By Connor Bloom ’19
On Saturday, January 28th twenty Claremont McKenna students began their day early and headed over to the Kravis Center to catch a 7am bus to the Kravis Leadership Institute’s second Passion and Purpose Retreat co-led by Scott Sherman, Senior Director of Social Innovation and Co-Curricular Programming and Gemma Bulos, Director of Social Innovation and Impact along with Shreya Bhatnagar ’20, Sydney Baffour ’20, and CC Schwab ’19—three students trained as Social Innovation Consultants (SIC’s). After a relatively short bus ride up into the mountains around Big Bear, the students unloaded their bags in their cabins and went straight into workshops. The students spent the rest of Saturday and Sunday morning doing activities designed to help bring out their creativity, innovation, improvisation, and ultimately their passions.
The first activity that the students were tasked with by Scott was to find someone in the room that they didn’t know and ask one another a series of increasingly personal questions. In describing the activity Scott noted that it is incredibly important in today’s world to be able to relate to people, to get to know them, and to make them feel valued; it is through making these types of connections that you can accomplish change. While some activities such as this were more serious, others pushed students out of their comfort zones in completely different ways.

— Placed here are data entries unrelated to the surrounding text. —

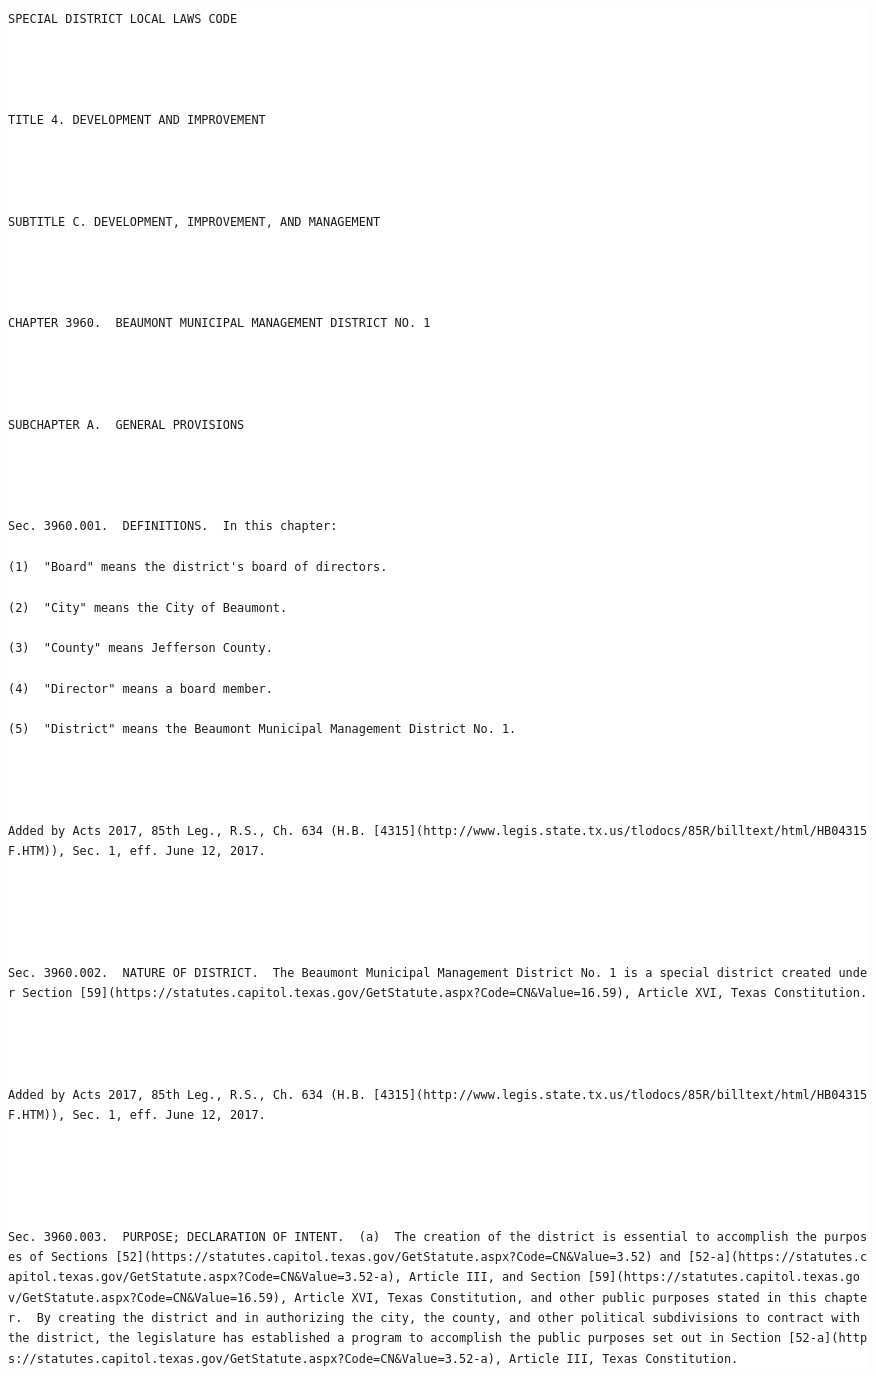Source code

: ﻿
    
    
    	
    					
    
    
    SPECIAL DISTRICT LOCAL LAWS CODE
    
      
    
    
    TITLE 4. DEVELOPMENT AND IMPROVEMENT
    
      
    
    
    SUBTITLE C. DEVELOPMENT, IMPROVEMENT, AND MANAGEMENT
    
      
    
    
    CHAPTER 3960.  BEAUMONT MUNICIPAL MANAGEMENT DISTRICT NO. 1
    
      
    
    
    SUBCHAPTER A.  GENERAL PROVISIONS
    
      
    
    
    Sec. 3960.001.  DEFINITIONS.  In this chapter:
    
    (1)  "Board" means the district's board of directors.
    
    (2)  "City" means the City of Beaumont.
    
    (3)  "County" means Jefferson County.
    
    (4)  "Director" means a board member.
    
    (5)  "District" means the Beaumont Municipal Management District No. 1.
    
    
    
    
    Added by Acts 2017, 85th Leg., R.S., Ch. 634 (H.B. [4315](http://www.legis.state.tx.us/tlodocs/85R/billtext/html/HB04315F.HTM)), Sec. 1, eff. June 12, 2017.
    
    
    
    
    
    Sec. 3960.002.  NATURE OF DISTRICT.  The Beaumont Municipal Management District No. 1 is a special district created under Section [59](https://statutes.capitol.texas.gov/GetStatute.aspx?Code=CN&Value=16.59), Article XVI, Texas Constitution.
    
    
    
    
    Added by Acts 2017, 85th Leg., R.S., Ch. 634 (H.B. [4315](http://www.legis.state.tx.us/tlodocs/85R/billtext/html/HB04315F.HTM)), Sec. 1, eff. June 12, 2017.
    
    
    
    
    
    Sec. 3960.003.  PURPOSE; DECLARATION OF INTENT.  (a)  The creation of the district is essential to accomplish the purposes of Sections [52](https://statutes.capitol.texas.gov/GetStatute.aspx?Code=CN&Value=3.52) and [52-a](https://statutes.capitol.texas.gov/GetStatute.aspx?Code=CN&Value=3.52-a), Article III, and Section [59](https://statutes.capitol.texas.gov/GetStatute.aspx?Code=CN&Value=16.59), Article XVI, Texas Constitution, and other public purposes stated in this chapter.  By creating the district and in authorizing the city, the county, and other political subdivisions to contract with the district, the legislature has established a program to accomplish the public purposes set out in Section [52-a](https://statutes.capitol.texas.gov/GetStatute.aspx?Code=CN&Value=3.52-a), Article III, Texas Constitution.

One series of activities saw students work on their improv skills in various situations, encouraging them to think on the spot, even make mistakes and then run with them! Students also got to hear both Scott and Gemma’s stories—the meandering paths that they took to being social entrepreneurs, the lesson being that life isn’t always a straight path to where you are going. After hearing their stories, students took a half hour alone to themselves to write out three completely different life paths that they could see for themselves if they had no constraints. When they came together to share, many students found that the activity gave them a renewed sense of purpose and hope, both in what they can accomplish in their lives, and in what others chose to do with theirs. A common theme in life trajectories seemed to be giving back to the world or a community in some way. Saturday ended with a campfire and a capella sing-alongs (not always on key). With the smell of campfire smoke in their sweaters, the students retired to their cabins for the night.
Sunday morning saw the SIC’s—Shreya, Sydney, and CC—leading the activities. After collectively coming up with what they perceived to be the nine biggest problems facing the world today, students worked to come up with solutions. They were encouraged to write solutions, no matter how crazy or infeasible, on sticky notes and post them up around the room. After the solution portion had finished, each student took one solution idea and devised a realistic game plan to implement it. These individual implementation plans were then shared with the rest of the group.
As the students hopped back on the bus to head back to campus, there was a general sense that they had really gotten something tangible from the two-day retreat. Although they may not know exactly what their purpose is as they returned to campus, they were definitely feeling more passionate about going out there and finding it. Ellen Broaddus ’20 summed up the retreat nicely saying, “I think in college we sometimes learn that every decision must further our professional ‘plan’, but this workshop showed me that there is value in mistakes and dead ends and that as long as you work towards finding your passion, you’ll end up where you need to be.”
The retreat would not have been possible without the behind-the-scenes logistical work of Tori Gaines, Leadership Programs Coordinator, KLI.